Like Jaro, Dice counts matching n-Grams (discarding duplicate NGRAMs).

Returns

Percentage of similarity
2 * (commonDiceGrams) / (dicegrams1 + dicegrams2)
NGRAM is defined as the length of common strings this algorithm looks for. Matchup’s default is NGRAM = 2. For “ABCD” vs “GABCE”, Matching NGRAMS would be “AB” and “BC”.
dicegramsX is defined as the number of unique NGRAMS found in stringX.
commonDiceGrams is defined as the number of common NGRAMS between the two strings.

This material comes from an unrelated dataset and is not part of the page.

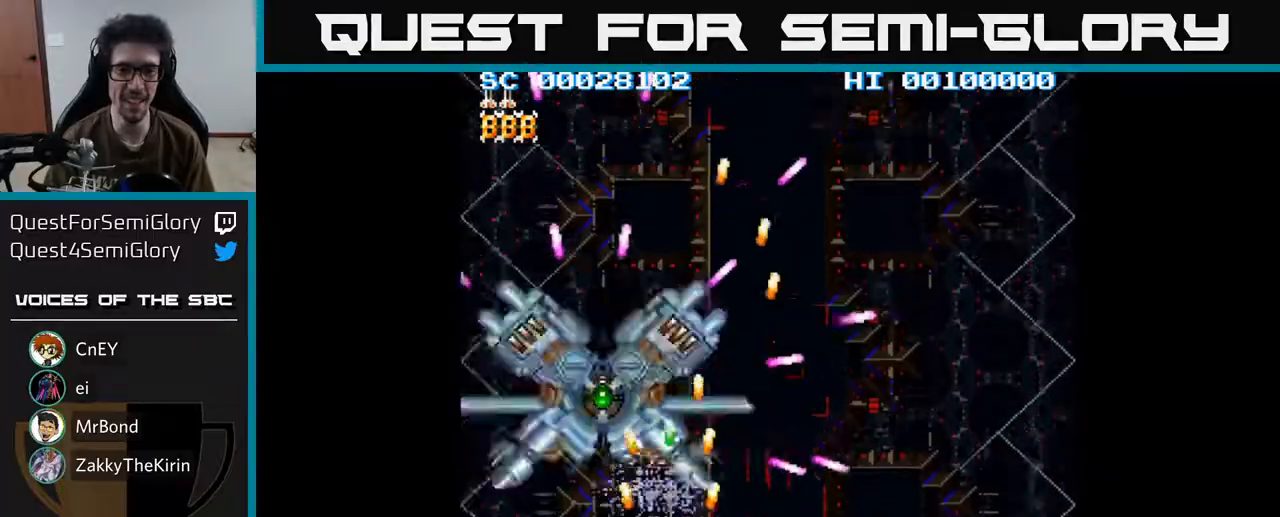
{"buttons": ["A"], "left_stick": "center", "right_stick": "center", "events": [[67, "A", "up"], [167, "A", "down"], [233, "A", "up"], [333, "A", "down"], [367, "A", "up"], [467, "A", "down"]]}
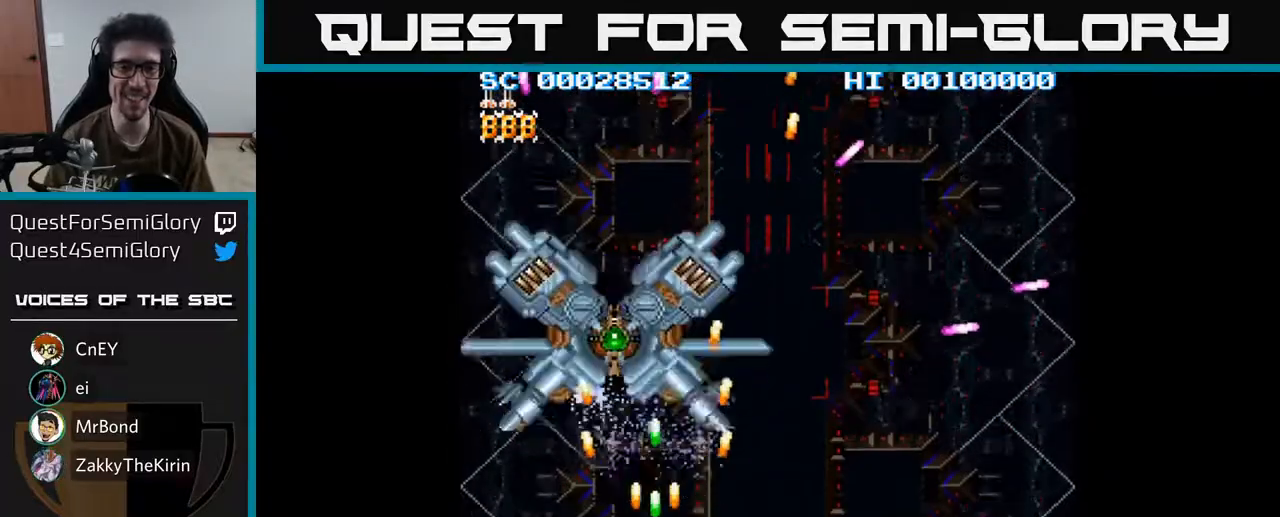
{"buttons": ["A"], "left_stick": "center", "right_stick": "center", "events": [[17, "DPAD_LEFT", "down"], [33, "A", "up"], [83, "DPAD_LEFT", "up"], [133, "A", "down"], [200, "A", "up"], [300, "A", "down"], [350, "A", "up"], [467, "A", "down"]]}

Example Matchcode Component

Example Data

STRING1 STRING2 RESULT
Johnson Jhnsn Unique
Maguire Mcguire Match Found
Beaumarchais Bumarchay Unique
Apco Oil Lube 170 Apco Oil Lube 342 Match Found



Performance
Slower Faster
Matches
More Matches Greater Accuracy


Recommended Usage

Hybrid deduper, where a single incoming record can quickly be evaluated independently against each record in an existing large master database. Databases created with abbreviations or similar word substitutions.

Not Recommended For

Large or Enterprise level batch runs. Since the algorithm must be evaluated for each record comparison, throughput will be very slow.
Databases created via real-time data entry where audio likeness errors are introduced.

Do Not Use With

UTF-8 data. This algorithm was ported to MatchUp with the assumption that a character equals one byte, and therefore results may not be accurate if the data contains multi-byte characters.